Look at that last example — the LLM made three tool calls on its own: two weather lookups and a calculation. It decided what to call, in what order, and then synthesized everything into a clear answer. That’s the power of an agent.
Key Takeaways
- An AI agent is just an LLM + a loop + tool calls
- You define tools as normal Python functions and describe them in JSON
- The LLM decides when and how to call your tools — you just execute and return the result
- The agent loop keeps running until the model has a final answer
- This same pattern scales to complex agents with dozens of tools (database access, API calls, file operations, web browsing — anything you can write a function for)
Want to go deeper? Try adding more tools — a web scraper, a database query function, or a file reader. The pattern stays the same: define the function, describe it for the LLM, and add it to the loop. If you’re curious about how LLMs themselves work under the hood, check out our beginner-friendly guide to building a GPT from scratch in PyTorch.

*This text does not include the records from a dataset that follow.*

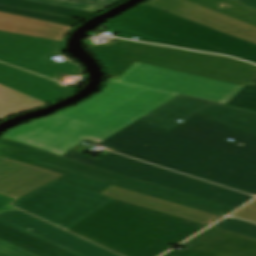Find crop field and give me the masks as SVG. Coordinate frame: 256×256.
<instances>
[{
	"instance_id": "crop-field-27",
	"label": "crop field",
	"mask_w": 256,
	"mask_h": 256,
	"mask_svg": "<svg viewBox=\"0 0 256 256\" xmlns=\"http://www.w3.org/2000/svg\"><path fill=\"white\" fill-rule=\"evenodd\" d=\"M12 200H14V198L7 197V196H4V195L0 194V210H6V209L14 208V207H12L11 205L8 204Z\"/></svg>"
},
{
	"instance_id": "crop-field-20",
	"label": "crop field",
	"mask_w": 256,
	"mask_h": 256,
	"mask_svg": "<svg viewBox=\"0 0 256 256\" xmlns=\"http://www.w3.org/2000/svg\"><path fill=\"white\" fill-rule=\"evenodd\" d=\"M31 1L76 8V9H81V10H86V11L96 13L116 3L118 0H31Z\"/></svg>"
},
{
	"instance_id": "crop-field-17",
	"label": "crop field",
	"mask_w": 256,
	"mask_h": 256,
	"mask_svg": "<svg viewBox=\"0 0 256 256\" xmlns=\"http://www.w3.org/2000/svg\"><path fill=\"white\" fill-rule=\"evenodd\" d=\"M48 105L0 85V120Z\"/></svg>"
},
{
	"instance_id": "crop-field-26",
	"label": "crop field",
	"mask_w": 256,
	"mask_h": 256,
	"mask_svg": "<svg viewBox=\"0 0 256 256\" xmlns=\"http://www.w3.org/2000/svg\"><path fill=\"white\" fill-rule=\"evenodd\" d=\"M164 256H210V255L185 249L181 252L172 250L167 254H165Z\"/></svg>"
},
{
	"instance_id": "crop-field-5",
	"label": "crop field",
	"mask_w": 256,
	"mask_h": 256,
	"mask_svg": "<svg viewBox=\"0 0 256 256\" xmlns=\"http://www.w3.org/2000/svg\"><path fill=\"white\" fill-rule=\"evenodd\" d=\"M0 155L64 174L66 176L58 181L90 190L98 194L113 184L221 217L235 209L66 159L3 138L0 139Z\"/></svg>"
},
{
	"instance_id": "crop-field-8",
	"label": "crop field",
	"mask_w": 256,
	"mask_h": 256,
	"mask_svg": "<svg viewBox=\"0 0 256 256\" xmlns=\"http://www.w3.org/2000/svg\"><path fill=\"white\" fill-rule=\"evenodd\" d=\"M62 42L0 32V61L61 81L63 75L80 76L70 62L56 63L50 56L62 53Z\"/></svg>"
},
{
	"instance_id": "crop-field-4",
	"label": "crop field",
	"mask_w": 256,
	"mask_h": 256,
	"mask_svg": "<svg viewBox=\"0 0 256 256\" xmlns=\"http://www.w3.org/2000/svg\"><path fill=\"white\" fill-rule=\"evenodd\" d=\"M112 79L135 62L245 86L256 76V65L224 56L122 40L110 46L89 45Z\"/></svg>"
},
{
	"instance_id": "crop-field-2",
	"label": "crop field",
	"mask_w": 256,
	"mask_h": 256,
	"mask_svg": "<svg viewBox=\"0 0 256 256\" xmlns=\"http://www.w3.org/2000/svg\"><path fill=\"white\" fill-rule=\"evenodd\" d=\"M204 226L114 200L69 231L125 256H155Z\"/></svg>"
},
{
	"instance_id": "crop-field-28",
	"label": "crop field",
	"mask_w": 256,
	"mask_h": 256,
	"mask_svg": "<svg viewBox=\"0 0 256 256\" xmlns=\"http://www.w3.org/2000/svg\"><path fill=\"white\" fill-rule=\"evenodd\" d=\"M238 1L246 4L247 6L251 5V6H255L256 7V0H238Z\"/></svg>"
},
{
	"instance_id": "crop-field-10",
	"label": "crop field",
	"mask_w": 256,
	"mask_h": 256,
	"mask_svg": "<svg viewBox=\"0 0 256 256\" xmlns=\"http://www.w3.org/2000/svg\"><path fill=\"white\" fill-rule=\"evenodd\" d=\"M0 221L79 256H118L17 209L0 211Z\"/></svg>"
},
{
	"instance_id": "crop-field-14",
	"label": "crop field",
	"mask_w": 256,
	"mask_h": 256,
	"mask_svg": "<svg viewBox=\"0 0 256 256\" xmlns=\"http://www.w3.org/2000/svg\"><path fill=\"white\" fill-rule=\"evenodd\" d=\"M100 195L205 224L207 226L221 218L113 185L100 193Z\"/></svg>"
},
{
	"instance_id": "crop-field-25",
	"label": "crop field",
	"mask_w": 256,
	"mask_h": 256,
	"mask_svg": "<svg viewBox=\"0 0 256 256\" xmlns=\"http://www.w3.org/2000/svg\"><path fill=\"white\" fill-rule=\"evenodd\" d=\"M232 216L256 222V199L234 213Z\"/></svg>"
},
{
	"instance_id": "crop-field-12",
	"label": "crop field",
	"mask_w": 256,
	"mask_h": 256,
	"mask_svg": "<svg viewBox=\"0 0 256 256\" xmlns=\"http://www.w3.org/2000/svg\"><path fill=\"white\" fill-rule=\"evenodd\" d=\"M63 176L0 157V193L16 199Z\"/></svg>"
},
{
	"instance_id": "crop-field-19",
	"label": "crop field",
	"mask_w": 256,
	"mask_h": 256,
	"mask_svg": "<svg viewBox=\"0 0 256 256\" xmlns=\"http://www.w3.org/2000/svg\"><path fill=\"white\" fill-rule=\"evenodd\" d=\"M0 5L79 19L93 14L81 10L40 4L26 0H0Z\"/></svg>"
},
{
	"instance_id": "crop-field-15",
	"label": "crop field",
	"mask_w": 256,
	"mask_h": 256,
	"mask_svg": "<svg viewBox=\"0 0 256 256\" xmlns=\"http://www.w3.org/2000/svg\"><path fill=\"white\" fill-rule=\"evenodd\" d=\"M72 28L0 12V31L63 41Z\"/></svg>"
},
{
	"instance_id": "crop-field-23",
	"label": "crop field",
	"mask_w": 256,
	"mask_h": 256,
	"mask_svg": "<svg viewBox=\"0 0 256 256\" xmlns=\"http://www.w3.org/2000/svg\"><path fill=\"white\" fill-rule=\"evenodd\" d=\"M0 11L17 14V15H22V16H27V17H32V18H37V19H42V20L51 21V22H56V23L65 24V25H71V26H74L79 21H81L79 19L53 16V15L42 14V13L20 10V9H14V8H8V7H3V6H0Z\"/></svg>"
},
{
	"instance_id": "crop-field-1",
	"label": "crop field",
	"mask_w": 256,
	"mask_h": 256,
	"mask_svg": "<svg viewBox=\"0 0 256 256\" xmlns=\"http://www.w3.org/2000/svg\"><path fill=\"white\" fill-rule=\"evenodd\" d=\"M242 88L135 63L87 101L2 137L60 156L88 139L256 195V164L167 132L199 113L256 134V112L224 105Z\"/></svg>"
},
{
	"instance_id": "crop-field-13",
	"label": "crop field",
	"mask_w": 256,
	"mask_h": 256,
	"mask_svg": "<svg viewBox=\"0 0 256 256\" xmlns=\"http://www.w3.org/2000/svg\"><path fill=\"white\" fill-rule=\"evenodd\" d=\"M0 84L46 103L77 91L75 88L1 63Z\"/></svg>"
},
{
	"instance_id": "crop-field-6",
	"label": "crop field",
	"mask_w": 256,
	"mask_h": 256,
	"mask_svg": "<svg viewBox=\"0 0 256 256\" xmlns=\"http://www.w3.org/2000/svg\"><path fill=\"white\" fill-rule=\"evenodd\" d=\"M63 157L235 208L253 197L235 190L145 164L114 152L101 160L84 156L82 153L73 150L65 154Z\"/></svg>"
},
{
	"instance_id": "crop-field-24",
	"label": "crop field",
	"mask_w": 256,
	"mask_h": 256,
	"mask_svg": "<svg viewBox=\"0 0 256 256\" xmlns=\"http://www.w3.org/2000/svg\"><path fill=\"white\" fill-rule=\"evenodd\" d=\"M0 256H38L0 240Z\"/></svg>"
},
{
	"instance_id": "crop-field-11",
	"label": "crop field",
	"mask_w": 256,
	"mask_h": 256,
	"mask_svg": "<svg viewBox=\"0 0 256 256\" xmlns=\"http://www.w3.org/2000/svg\"><path fill=\"white\" fill-rule=\"evenodd\" d=\"M145 4L256 44V28L184 0H149Z\"/></svg>"
},
{
	"instance_id": "crop-field-29",
	"label": "crop field",
	"mask_w": 256,
	"mask_h": 256,
	"mask_svg": "<svg viewBox=\"0 0 256 256\" xmlns=\"http://www.w3.org/2000/svg\"><path fill=\"white\" fill-rule=\"evenodd\" d=\"M248 85L256 87V78H254Z\"/></svg>"
},
{
	"instance_id": "crop-field-16",
	"label": "crop field",
	"mask_w": 256,
	"mask_h": 256,
	"mask_svg": "<svg viewBox=\"0 0 256 256\" xmlns=\"http://www.w3.org/2000/svg\"><path fill=\"white\" fill-rule=\"evenodd\" d=\"M0 239L40 256H77L0 222Z\"/></svg>"
},
{
	"instance_id": "crop-field-22",
	"label": "crop field",
	"mask_w": 256,
	"mask_h": 256,
	"mask_svg": "<svg viewBox=\"0 0 256 256\" xmlns=\"http://www.w3.org/2000/svg\"><path fill=\"white\" fill-rule=\"evenodd\" d=\"M226 105L256 111V88L244 87Z\"/></svg>"
},
{
	"instance_id": "crop-field-9",
	"label": "crop field",
	"mask_w": 256,
	"mask_h": 256,
	"mask_svg": "<svg viewBox=\"0 0 256 256\" xmlns=\"http://www.w3.org/2000/svg\"><path fill=\"white\" fill-rule=\"evenodd\" d=\"M169 132L256 163V135L202 115L193 116Z\"/></svg>"
},
{
	"instance_id": "crop-field-3",
	"label": "crop field",
	"mask_w": 256,
	"mask_h": 256,
	"mask_svg": "<svg viewBox=\"0 0 256 256\" xmlns=\"http://www.w3.org/2000/svg\"><path fill=\"white\" fill-rule=\"evenodd\" d=\"M116 37L228 55L256 63V45L142 4L104 24Z\"/></svg>"
},
{
	"instance_id": "crop-field-7",
	"label": "crop field",
	"mask_w": 256,
	"mask_h": 256,
	"mask_svg": "<svg viewBox=\"0 0 256 256\" xmlns=\"http://www.w3.org/2000/svg\"><path fill=\"white\" fill-rule=\"evenodd\" d=\"M112 200L54 181L18 199L13 205L68 230Z\"/></svg>"
},
{
	"instance_id": "crop-field-18",
	"label": "crop field",
	"mask_w": 256,
	"mask_h": 256,
	"mask_svg": "<svg viewBox=\"0 0 256 256\" xmlns=\"http://www.w3.org/2000/svg\"><path fill=\"white\" fill-rule=\"evenodd\" d=\"M256 27V10L236 0H186ZM221 4L227 6L219 7Z\"/></svg>"
},
{
	"instance_id": "crop-field-21",
	"label": "crop field",
	"mask_w": 256,
	"mask_h": 256,
	"mask_svg": "<svg viewBox=\"0 0 256 256\" xmlns=\"http://www.w3.org/2000/svg\"><path fill=\"white\" fill-rule=\"evenodd\" d=\"M213 228L256 239V224H252L235 218H227Z\"/></svg>"
}]
</instances>
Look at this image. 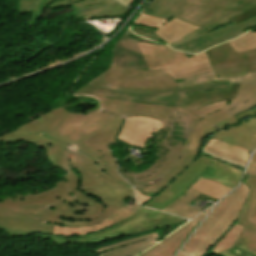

And if you’re building agents and want to track their runs, tool calls, and errors in production, take a look at AgentLog — it’s observability built specifically for AI agents.
The full code from this tutorial is under 80 lines. Copy it, swap in your own tools, and you’ve got an agent. Happy building.
Tried this with Claude API instead of OpenAI and it works perfectly — just swap the client and model name. The tool calling format is slightly different but the concept is identical. Really demystifies what agents actually are under the hood. Way simpler than I expected.
Finally an agent tutorial that does not require installing 15 frameworks. The breakdown of how tool calls work — the LLM suggests, your code executes — is the clearest explanation I have seen anywhere. Bookmarked this one.